Un diagnostic immobilier n'est pas une formalité administrative de plus : c'est une information technique que le vendeur ou le bailleur doit fournir avant l'engagement, et dont l'absence lui fait perdre une protection juridique importante.
Le principe : informer avant de s'engager
Les diagnostics sont regroupés dans un dossier de diagnostic technique (DDT), annexé à la promesse ou au compromis de vente, et au bail en cas de location. Ils doivent être disponibles au moment de l'engagement, pas à la signature finale : un acquéreur qui découvre une information au dernier moment peut légitimement renégocier ou renoncer.
Qui les commande et qui les paie
C'est au vendeur, ou au bailleur, de faire réaliser les diagnostics et d'en supporter le coût. Ils doivent être établis par un diagnostiqueur certifié par un organisme accrédité et couvert par une assurance de responsabilité professionnelle. Ce point n'est pas décoratif : un diagnostic réalisé par une personne non certifiée n'a aucune valeur, et fait tomber la protection recherchée.
Lesquels sont exigibles
La liste dépend de trois éléments : l'âge du bâtiment, la nature de ses installations, et sa localisation. Un immeuble d'avant 1949 déclenche le constat de risque d'exposition au plomb ; un permis de construire antérieur à juillet 1997 déclenche le volet amiante ; des installations de plus de quinze ans déclenchent les états gaz et électricité ; un arrêté préfectoral déclenche l'état termites.
- Le diagnostic de performance énergétique (DPE)
- L'amiante et le plomb
- Le gaz et l'électricité
- Les termites
- L'état des risques et pollutions
- La surface loi Carrez
- L'assainissement non collectif
Ce que l'on risque à s'en passer
Le vendeur d'un logement ancien est en principe protégé par la clause d'exonération de garantie des vices cachés.

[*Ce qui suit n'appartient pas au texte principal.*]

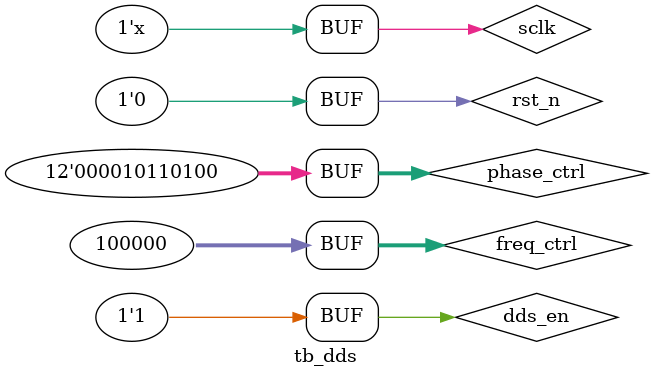
<source format=v>
`timescale 1ns / 1ps


module tb_dds(

    );
    reg         sclk;
    reg         rst_n;
    reg         dds_en;
    reg [31:0]  freq_ctrl;
    reg [11:0]  phase_ctrl;
    wire[11:0]  dds_data;
    wire        dds_data_en;
    initial begin 
    sclk    =   1'b0;
    rst_n   =   1'b0;
    end
    
    always  #5  sclk = ~sclk;
    
    initial begin 
    dds_en      =   1'b0;
    freq_ctrl   =   32'd0;
    phase_ctrl  =   12'd0;
    #500
    dds_en  =   1'b1;
    freq_ctrl   =   32'd1000000;
    phase_ctrl  =   90;
    #20000
    freq_ctrl   =   32'd100000;
    phase_ctrl  =   180;
    end
    
    
    dds dds(
    .sclk            (sclk           ),              
    .rst_n           (rst_n          ),
    .dds_en          (dds_en         ),
    .freq_ctrl       (freq_ctrl      ),
    .phase_ctrl      (phase_ctrl     ),
    .dds_data        (dds_data       ),
    .dds_data_en     (dds_data_en    )
    );
    
endmodule

</source>
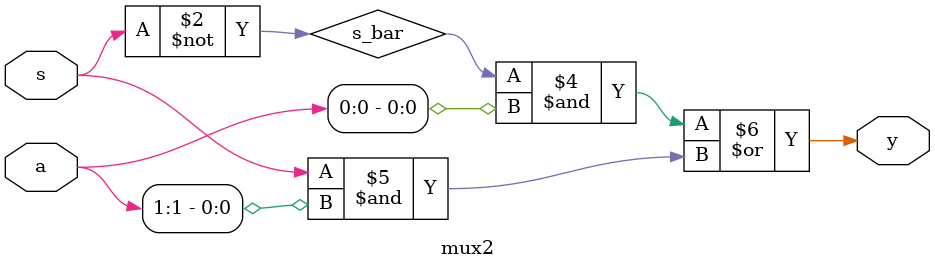
<source format=sv>
`timescale 1ns/1ps
`default_nettype none

module mux2(a, s, y);

    input wire [1:0] a;
    input wire s;
    output logic y; // the last or logic

    // Below is "STRUCTURAL" verilog - explicit hardware

    // inverters: ~
    logic s_bar;
    always_comb s_bar = ~s;

    // logic was declared up top.
    always_comb y = (s_bar & a[0]) | (s & a[1]);

endmodule
</source>
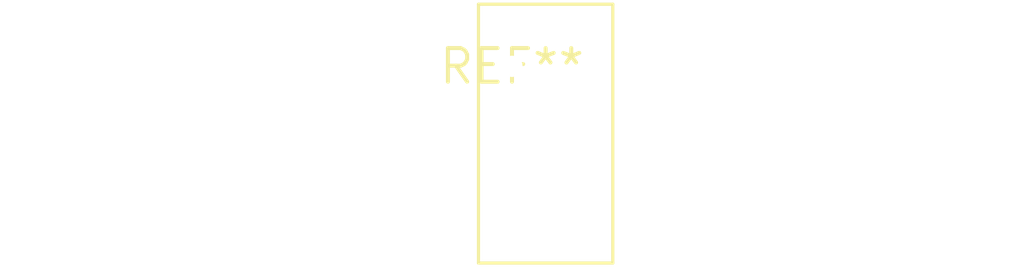
<source format=kicad_pcb>
(kicad_pcb (version 20240108) (generator pcbnew)

  (general
    (thickness 1.6)
  )

  (paper "A4")
  (layers
    (0 "F.Cu" signal)
    (31 "B.Cu" signal)
    (32 "B.Adhes" user "B.Adhesive")
    (33 "F.Adhes" user "F.Adhesive")
    (34 "B.Paste" user)
    (35 "F.Paste" user)
    (36 "B.SilkS" user "B.Silkscreen")
    (37 "F.SilkS" user "F.Silkscreen")
    (38 "B.Mask" user)
    (39 "F.Mask" user)
    (40 "Dwgs.User" user "User.Drawings")
    (41 "Cmts.User" user "User.Comments")
    (42 "Eco1.User" user "User.Eco1")
    (43 "Eco2.User" user "User.Eco2")
    (44 "Edge.Cuts" user)
    (45 "Margin" user)
    (46 "B.CrtYd" user "B.Courtyard")
    (47 "F.CrtYd" user "F.Courtyard")
    (48 "B.Fab" user)
    (49 "F.Fab" user)
    (50 "User.1" user)
    (51 "User.2" user)
    (52 "User.3" user)
    (53 "User.4" user)
    (54 "User.5" user)
    (55 "User.6" user)
    (56 "User.7" user)
    (57 "User.8" user)
    (58 "User.9" user)
  )

  (setup
    (pad_to_mask_clearance 0)
    (pcbplotparams
      (layerselection 0x00010fc_ffffffff)
      (plot_on_all_layers_selection 0x0000000_00000000)
      (disableapertmacros false)
      (usegerberextensions false)
      (usegerberattributes false)
      (usegerberadvancedattributes false)
      (creategerberjobfile false)
      (dashed_line_dash_ratio 12.000000)
      (dashed_line_gap_ratio 3.000000)
      (svgprecision 4)
      (plotframeref false)
      (viasonmask false)
      (mode 1)
      (useauxorigin false)
      (hpglpennumber 1)
      (hpglpenspeed 20)
      (hpglpendiameter 15.000000)
      (dxfpolygonmode false)
      (dxfimperialunits false)
      (dxfusepcbnewfont false)
      (psnegative false)
      (psa4output false)
      (plotreference false)
      (plotvalue false)
      (plotinvisibletext false)
      (sketchpadsonfab false)
      (subtractmaskfromsilk false)
      (outputformat 1)
      (mirror false)
      (drillshape 1)
      (scaleselection 1)
      (outputdirectory "")
    )
  )

  (net 0 "")

  (footprint "Potentiometer_Bourns_3386X_Horizontal" (layer "F.Cu") (at 0 0))

)

</source>
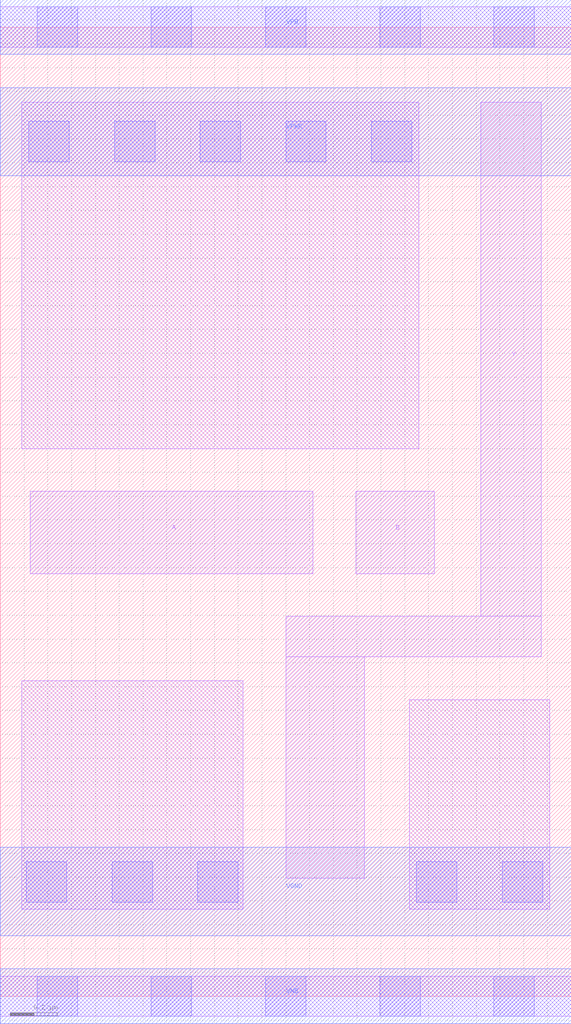
<source format=lef>
# Copyright 2020 The SkyWater PDK Authors
#
# Licensed under the Apache License, Version 2.0 (the "License");
# you may not use this file except in compliance with the License.
# You may obtain a copy of the License at
#
#     https://www.apache.org/licenses/LICENSE-2.0
#
# Unless required by applicable law or agreed to in writing, software
# distributed under the License is distributed on an "AS IS" BASIS,
# WITHOUT WARRANTIES OR CONDITIONS OF ANY KIND, either express or implied.
# See the License for the specific language governing permissions and
# limitations under the License.
#
# SPDX-License-Identifier: Apache-2.0

VERSION 5.5 ;
NAMESCASESENSITIVE ON ;
BUSBITCHARS "[]" ;
DIVIDERCHAR "/" ;
MACRO sky130_fd_sc_hvl__nor2_1
  CLASS CORE ;
  SOURCE USER ;
  ORIGIN  0.000000  0.000000 ;
  SIZE  2.400000 BY  4.070000 ;
  SYMMETRY X Y ;
  SITE unithv ;
  PIN A
    ANTENNAGATEAREA  1.125000 ;
    DIRECTION INPUT ;
    USE SIGNAL ;
    PORT
      LAYER li1 ;
        RECT 0.125000 1.775000 1.315000 2.120000 ;
    END
  END A
  PIN B
    ANTENNAGATEAREA  1.125000 ;
    DIRECTION INPUT ;
    USE SIGNAL ;
    PORT
      LAYER li1 ;
        RECT 1.495000 1.775000 1.825000 2.120000 ;
    END
  END B
  PIN Y
    ANTENNADIFFAREA  0.637500 ;
    DIRECTION OUTPUT ;
    USE SIGNAL ;
    PORT
      LAYER li1 ;
        RECT 1.200000 0.495000 1.530000 1.425000 ;
        RECT 1.200000 1.425000 2.275000 1.595000 ;
        RECT 2.020000 1.595000 2.275000 3.755000 ;
    END
  END Y
  PIN VGND
    DIRECTION INOUT ;
    USE GROUND ;
    PORT
      LAYER met1 ;
        RECT 0.000000 0.255000 2.400000 0.625000 ;
    END
  END VGND
  PIN VNB
    DIRECTION INOUT ;
    USE GROUND ;
    PORT
      LAYER met1 ;
        RECT 0.000000 -0.115000 2.400000 0.115000 ;
    END
  END VNB
  PIN VPB
    DIRECTION INOUT ;
    USE POWER ;
    PORT
      LAYER met1 ;
        RECT 0.000000 3.955000 2.400000 4.185000 ;
    END
  END VPB
  PIN VPWR
    DIRECTION INOUT ;
    USE POWER ;
    PORT
      LAYER met1 ;
        RECT 0.000000 3.445000 2.400000 3.815000 ;
    END
  END VPWR
  OBS
    LAYER li1 ;
      RECT 0.000000 -0.085000 2.400000 0.085000 ;
      RECT 0.000000  3.985000 2.400000 4.155000 ;
      RECT 0.090000  0.365000 1.020000 1.325000 ;
      RECT 0.090000  2.300000 1.760000 3.755000 ;
      RECT 1.720000  0.365000 2.310000 1.245000 ;
    LAYER mcon ;
      RECT 0.110000  0.395000 0.280000 0.565000 ;
      RECT 0.120000  3.505000 0.290000 3.675000 ;
      RECT 0.155000 -0.085000 0.325000 0.085000 ;
      RECT 0.155000 -0.085000 0.325000 0.085000 ;
      RECT 0.155000  3.985000 0.325000 4.155000 ;
      RECT 0.155000  3.985000 0.325000 4.155000 ;
      RECT 0.470000  0.395000 0.640000 0.565000 ;
      RECT 0.480000  3.505000 0.650000 3.675000 ;
      RECT 0.635000 -0.085000 0.805000 0.085000 ;
      RECT 0.635000 -0.085000 0.805000 0.085000 ;
      RECT 0.635000  3.985000 0.805000 4.155000 ;
      RECT 0.635000  3.985000 0.805000 4.155000 ;
      RECT 0.830000  0.395000 1.000000 0.565000 ;
      RECT 0.840000  3.505000 1.010000 3.675000 ;
      RECT 1.115000 -0.085000 1.285000 0.085000 ;
      RECT 1.115000 -0.085000 1.285000 0.085000 ;
      RECT 1.115000  3.985000 1.285000 4.155000 ;
      RECT 1.115000  3.985000 1.285000 4.155000 ;
      RECT 1.200000  3.505000 1.370000 3.675000 ;
      RECT 1.560000  3.505000 1.730000 3.675000 ;
      RECT 1.595000 -0.085000 1.765000 0.085000 ;
      RECT 1.595000 -0.085000 1.765000 0.085000 ;
      RECT 1.595000  3.985000 1.765000 4.155000 ;
      RECT 1.595000  3.985000 1.765000 4.155000 ;
      RECT 1.750000  0.395000 1.920000 0.565000 ;
      RECT 2.075000 -0.085000 2.245000 0.085000 ;
      RECT 2.075000 -0.085000 2.245000 0.085000 ;
      RECT 2.075000  3.985000 2.245000 4.155000 ;
      RECT 2.075000  3.985000 2.245000 4.155000 ;
      RECT 2.110000  0.395000 2.280000 0.565000 ;
  END
END sky130_fd_sc_hvl__nor2_1

</source>
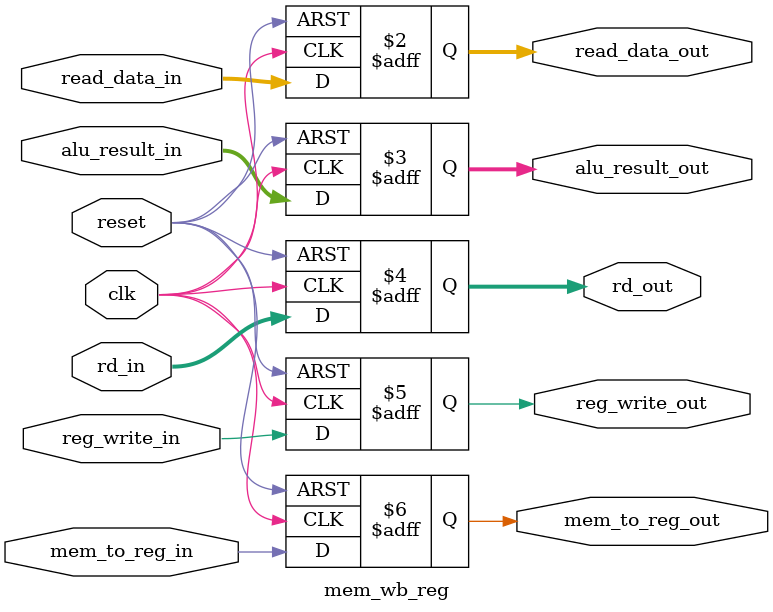
<source format=v>
`timescale 1ns / 1ps
module mem_wb_reg (
    input clk,
    input reset,
    input [15:0] read_data_in,
    input [15:0] alu_result_in,
    input [3:0] rd_in,
    input reg_write_in,
    input mem_to_reg_in,
    output reg [15:0] read_data_out,
    output reg [15:0] alu_result_out,
    output reg [3:0] rd_out,
    output reg reg_write_out,
    output reg mem_to_reg_out
);
    always @(posedge clk or posedge reset) begin
        if (reset) begin
            read_data_out <= 0;
            alu_result_out <= 0;
            rd_out <= 0;
            reg_write_out <= 0;
            mem_to_reg_out <= 0;
        end else begin
            read_data_out <= read_data_in;
            alu_result_out <= alu_result_in;
            rd_out <= rd_in;
            reg_write_out <= reg_write_in;
            mem_to_reg_out <= mem_to_reg_in;
        end
    end
endmodule

</source>
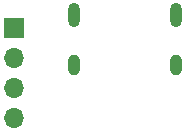
<source format=gbr>
%TF.GenerationSoftware,KiCad,Pcbnew,7.0.8*%
%TF.CreationDate,2023-10-22T22:03:38+02:00*%
%TF.ProjectId,Doodle Drive,446f6f64-6c65-4204-9472-6976652e6b69,1.0V*%
%TF.SameCoordinates,Original*%
%TF.FileFunction,Copper,L2,Bot*%
%TF.FilePolarity,Positive*%
%FSLAX46Y46*%
G04 Gerber Fmt 4.6, Leading zero omitted, Abs format (unit mm)*
G04 Created by KiCad (PCBNEW 7.0.8) date 2023-10-22 22:03:38*
%MOMM*%
%LPD*%
G01*
G04 APERTURE LIST*
%TA.AperFunction,ComponentPad*%
%ADD10O,1.000000X2.100000*%
%TD*%
%TA.AperFunction,ComponentPad*%
%ADD11O,1.000000X1.800000*%
%TD*%
%TA.AperFunction,ComponentPad*%
%ADD12R,1.700000X1.700000*%
%TD*%
%TA.AperFunction,ComponentPad*%
%ADD13O,1.700000X1.700000*%
%TD*%
G04 APERTURE END LIST*
D10*
%TO.P,J1,S1,SHIELD*%
%TO.N,GND*%
X93832500Y-81815000D03*
D11*
X93832500Y-86015000D03*
D10*
X102472500Y-81815000D03*
D11*
X102472500Y-86015000D03*
%TD*%
D12*
%TO.P,J2,1*%
%TO.N,+3V3*%
X88782500Y-82900000D03*
D13*
%TO.P,J2,2*%
%TO.N,PA13*%
X88782500Y-85440000D03*
%TO.P,J2,3*%
%TO.N,PA14*%
X88782500Y-87980000D03*
%TO.P,J2,4*%
%TO.N,GND*%
X88782500Y-90520000D03*
%TD*%
M02*

</source>
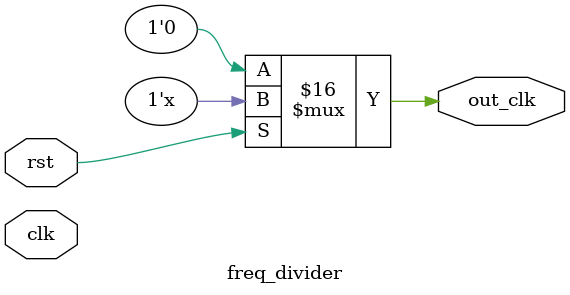
<source format=v>
module freq_divider(clk,rst,out_clk);
  input clk,rst;
  output reg out_clk=0;
  integer temp=0;
  parameter mode=3; // decides division frequency
  always @(clk)
    begin
      if(!rst)
        out_clk<=0;
      else
        begin
    temp<=temp+1;
      if(temp==mode)
        begin
        out_clk<=~out_clk;
        temp<=0;
        end
        end
    end
endmodule

</source>
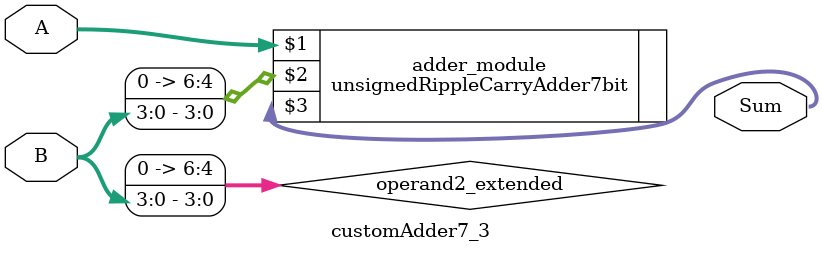
<source format=v>

module customAdder7_3(
                    input [6 : 0] A,
                    input [3 : 0] B,
                    
                    output [7 : 0] Sum
            );

    wire [6 : 0] operand2_extended;
    
    assign operand2_extended =  {3'b0, B};
    
    unsignedRippleCarryAdder7bit adder_module(
        A,
        operand2_extended,
        Sum
    );
    
endmodule
        
</source>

Cette protection tombe pour les points qu'un diagnostic obligatoire aurait dû couvrir et qui n'a pas été fourni, ou qui s'avère erroné. En clair : un diagnostic manquant transfère le risque du vendeur vers le vendeur lui-même, parfois des années après la vente.
État du droit décrit : Août 2026. Les seuils, durées de validité et obligations évoluent régulièrement. Vérifiez auprès d'un diagnostiqueur certifié ou de votre notaire avant toute décision.